Drug Abuse And Mental Illness: Genetic Risk For Mental Health Problems Linked To Use Of Illicit Drugs, Study Shows
Several studies have observed that drug abuse leads to mental health problems. However, new research found that a person’s genetic risk for mental illness, including depression, can also make them prone to drug use.
“Our research shows that if someone is genetically predisposed towards having mental illness, they are also prone to use licit and illicit substances and develop problematic usage patterns,” Caitlin E. Carey, a PhD student in the BRAINLab at Washington University in St. Louis and lead author of the study, said in a statement Thursday. “[We] were able to compare people with various levels of substance involvement to determine whether they were also at relatively higher genetic risk for psychiatric disorders.”
Researchers looked into the data of 2,573 people who were participants of the Study of Addiction: Genetics and Environment. The team of the latest study examined the participants’ substance use and misuse and their dependency on drugs.
“[This] also allowed us to evaluate specific psychiatric disorder-substance relationships,” Ryan Bogdan, senior author of the study and director of the BRAINLab, said in the statement. “For example, we found that genetic risk for both schizophrenia and depression are associated with cannabis and cocaine involvement.”
Researchers said that the findings of the study have paved way for further studies examining the predictive power of genetic risk.
“It will now be important to incorporate the influence of environmental factors, such as peer groups, neighborhood, and stress, into this research.
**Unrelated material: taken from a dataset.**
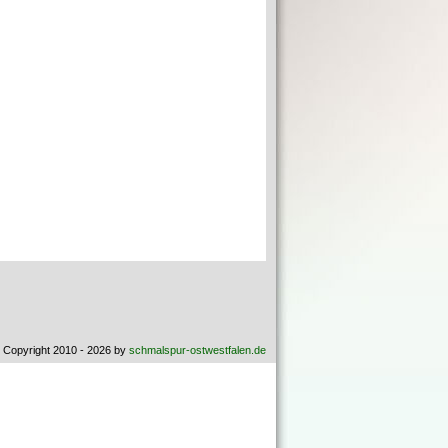
 Copyright 2010 - 2026 by
schmalspur-ostwestfalen.de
This will help us better understand how interplay between the environment and genetic risk may increase or reduce the risk of co-occurring psychiatric disorders and substance involvement. Further, it will be important to isolate specific genetic pathways shared with both substance involvement and psychiatric illness. Ultimately, such knowledge may help guide the development of more effective prevention and treatment efforts decades in the future,” Bogdan said.
According to National Institute on Drug Abuse, the total cost related to drug abuse is estimated at $700 billion a year. Use of illegal drugs accounts for $193 billion of total cost in healthcare, productivity loss, crime, incarceration and drug enforcement.
The study was published in the peer-reviewed Frontiers journal.